ベルギーのアントワープ大学などの研究チームがこのほど、排ガスから水素を製造する気相光電気化学太陽電池(PEC)を開発し、その成果を専門誌に発表した。PECは、不活性ガスのうちで最大の効率を発揮するとされるが、新たに開発したPECは有機ガス共存のもとで一定の効率を示したという。4月3日付のサイト『グリーン・カー・コングレス』などで取り上げられた。

独蘭のエンジニアリング会社であるEMSは4月下旬、圧力500バール、貯蔵能力1,000キログラムの水素貯蔵施設を公開した。炭素繊維強化プラスチック(CFRP)製の水素タンクを備え、水素ステーション向けに開発されたという。CFRPは、標準コンテナに格納が可能としている。

また、南カリフォルニア大学(USC)の研究チームは4月19日、新しい水素貯蔵プロセスの開発に成功したことを専門誌に発表した。エチレンジアミンとメタノールの脱水素化学反応で水素を発生させる。メタンのスチーム改質と違い、二酸化炭素(CO2)などを発生させにくい特徴があるという。
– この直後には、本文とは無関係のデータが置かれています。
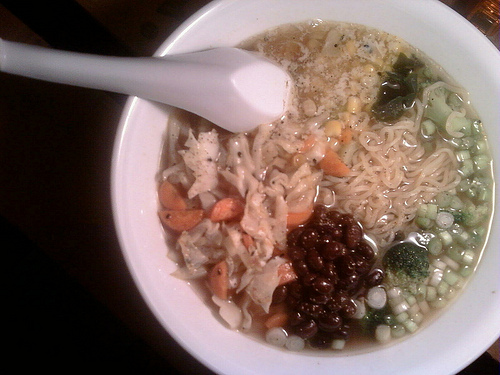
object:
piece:
[156, 209, 203, 228]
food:
[203, 192, 251, 224]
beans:
[286, 209, 371, 336]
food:
[282, 189, 387, 367]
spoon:
[0, 39, 292, 134]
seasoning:
[185, 127, 230, 191]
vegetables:
[172, 123, 372, 308]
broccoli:
[387, 222, 447, 295]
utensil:
[3, 37, 293, 132]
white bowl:
[99, 2, 499, 373]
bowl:
[110, 1, 498, 372]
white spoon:
[22, 41, 297, 117]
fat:
[327, 71, 362, 88]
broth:
[303, 26, 346, 51]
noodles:
[317, 79, 441, 234]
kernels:
[312, 93, 372, 158]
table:
[0, 1, 498, 373]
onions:
[439, 210, 469, 259]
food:
[144, 32, 496, 349]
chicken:
[190, 206, 288, 319]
他方、バイオ関連では、米サザン・カリフォルニア・ガス(SoCalGas)と廃棄物処理業者であるCR&Rエンバイロメンタルが、廃棄物を収集する車両に再生可能天然ガスを使用していることが判明した。天然ガスはCR&Rの廃棄物処理施設で製造され、その後、車両に充填されるという。

このほか、バイオ燃料によるひこうき雲の汚染物質削減の効果を評価するプロジェクト(CAAFCER)に参加するエア・カナダは4月下旬、モントリオールとトロント間で5フライトを実施し、バイオ燃料を使用した飛行機によるひこうき雲のサンプリング調査にあたると表した。このプロジェクトは、カナダ国立研究機関(NRC)が主導している。